I really did understand the importance of business to accelerate science. When I started the MMRF, I ran it like I would have run a pharmaceutical company. I started by writing the strategic plan, and I talked to a lot of the different nonprofits that were out there. I realized that the majority of them weren’t doing any cancer research. My first instinct was to look at the pipeline and say, “Oh my gosh, there are no companies working in this field. How do we change it?” I always looked at it with a patient lens, and I think this is what helped me.

You’re one of the leaders in improving cancer research. Can you talk about being a leader and what are some of the most important things you’ve learned about being a leader?

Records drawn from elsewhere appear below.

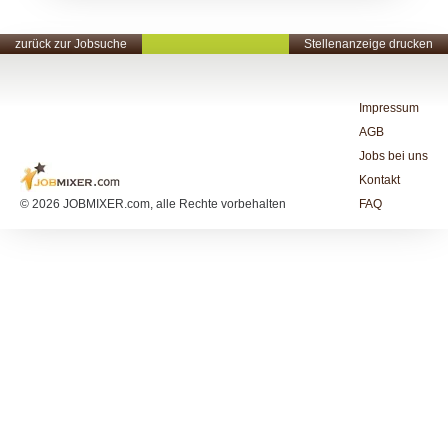
zurück zur Jobsuche
Stellenanzeige drucken
Impressum
AGB
Jobs bei uns
Kontakt
© 2026 JOBMIXER.com, alle Rechte vorbehalten
FAQ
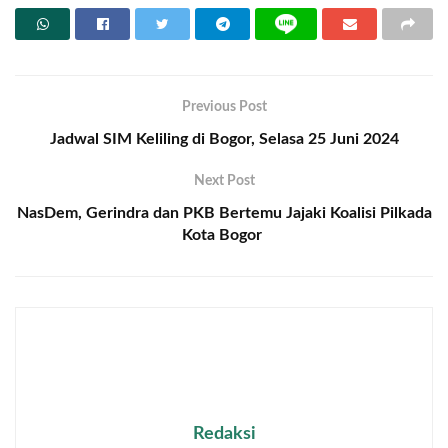
Previous Post
Jadwal SIM Keliling di Bogor, Selasa 25 Juni 2024
Next Post
NasDem, Gerindra dan PKB Bertemu Jajaki Koalisi Pilkada
Kota Bogor
Redaksi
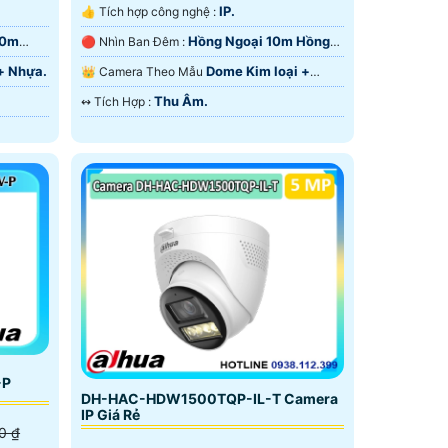
IP.
👍 Tích hợp công nghệ :
10m
Hồng Ngoại 10m Hồng
🔴 Nhìn Ban Đêm :
Ngoại SMD.
+ Nhựa.
Dome Kim loại +
👑 Camera Theo Mẫu
Nhựa.
Thu Âm.
️↭ Tích Hợp :
-P
DH-HAC-HDW1500TQP-IL-T Camera
IP Giá Rẻ
0 ₫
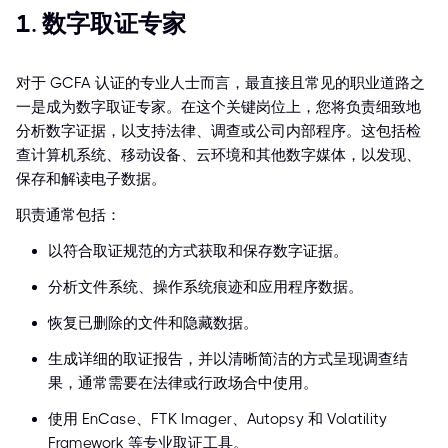
1. 数字取证专家
对于 GCFA 认证的专业人士而言，最直接且常见的职业道路之
一是成为数字取证专家。在这个关键岗位上，您将负责细致地
分析数字证据，以支持法律、调查或公司内部程序。这包括检
查计算机系统、移动设备、云环境和其他数字媒体，以发现、
保存和解读电子数据。
职责通常包括：
以符合取证规范的方式获取和保存数字证据。
分析文件系统、操作系统痕迹和应用程序数据。
恢复已删除的文件和隐藏数据。
生成详细的取证报告，并以清晰简洁的方式呈现调查结
果，通常需要在法律或行政场合中使用。
使用 EnCase、FTK Imager、Autopsy 和 Volatility
Framework 等专业取证工具。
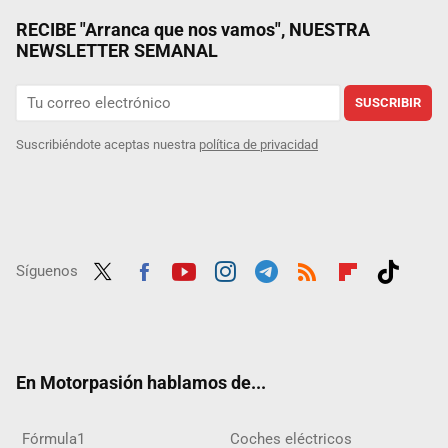
RECIBE "Arranca que nos vamos", NUESTRA
NEWSLETTER SEMANAL
SUSCRIBIR
Suscribiéndote aceptas nuestra
política de privacidad
Síguenos
Twit
Fac
Yout
Inst
Tele
RSS
Flip
Tikt
ter
ebo
ube
agra
gra
boar
ok
ok
m
m
d
En Motorpasión hablamos de...
Fórmula1
Coches eléctricos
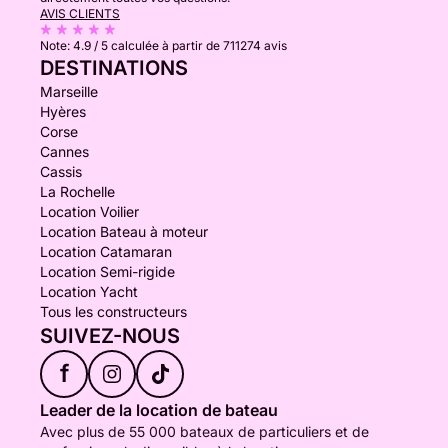
AVIS CLIENTS
Note:
4.9 / 5
calculée à partir de 711274 avis
DESTINATIONS
Marseille
Hyères
Corse
Cannes
Cassis
La Rochelle
Location Voilier
Location Bateau à moteur
Location Catamaran
Location Semi-rigide
Location Yacht
Tous les constructeurs
SUIVEZ-NOUS
f
Leader de la location de bateau
Avec plus de 55 000 bateaux de particuliers et de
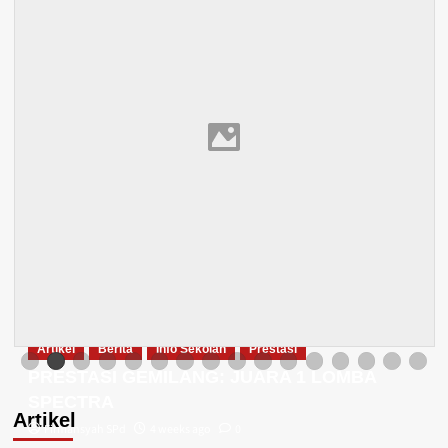
Artikel
Berita
Info Sekolah
Prestasi
PRESTASI GEMILANG: JUARA 1 LOMBA
SPECTRA
Artikel
Firmansyah SPd
4 weeks ago
0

I found that the best thing you can do is work with other people that share your passion and your innovation. One of the things that I love about taking the time to write these business plans [for MMRF] is that along the way, when I’m interviewing all of these people and asking for their amazing insights, I can always sense that there’s 15 people I’ve spoken to that I know can help change the world with me. They share my passion for finding cures for patients.

You can never lead by yourself. So I think you need to surround yourself with incredibly smart people that can help you lead and help you engage as many people around you as possible.

So many of us know someone or is that someone who’s affected by cancer? What’s one piece of advice you would tell a cancer patient?

Take a deep breath because you will and you do have time. I think the most important thing you can do is that if there is a nonprofit research foundation in the space, find them and talk to them because they can give you a lot of good advice.

I think after you find these foundations, the most important thing you can do is find the right center and the right doctor — and it has to be a center and doctor who works specifically in your cancer. I can’t tell you how many times I’ve heard stories where patients are diagnosed with Myeloma and they say, “But my friend told me to go here and here” and then you find out that their friend had prostate cancer and they didn’t have Myeloma. I think people really need to understand that certain centers are really good at certain cancers as are certain doctors.

What about for those who are caring for a loved one with cancer?

Here’s the thing that I always tell the caregivers: Patients want their doctors to like them, because they are the ones that are taking care of them. The caregivers I think can be the ones to ask the probing questions that might be on the patient’s mind, but the patient hasn’t asked that question already.

I think caregivers can also be really good at being brutally honest about how a patient is feeling because patients often don’t want to complain. But if a caregiver could say, you know, my dad is up all night because of these steroids or my dad is having terrible gastrointestinal problems because of this drug, that dose could be lowered. Things can be titrated, but if the patient isn’t saying something and the caregiver isn’t saying something, things just go on as they are and yet the quality of life could be improved.

What’s one piece of advice you would tell your younger self?

I would say: Stop doing and start thinking. I say this because every morning I get up at the crack of dawn and take that quiet time to focus on how to move forward. It’s critical to know where you want to go and why as opposed to reacting to the signals you get all day long.

This interview has been edited and condensed.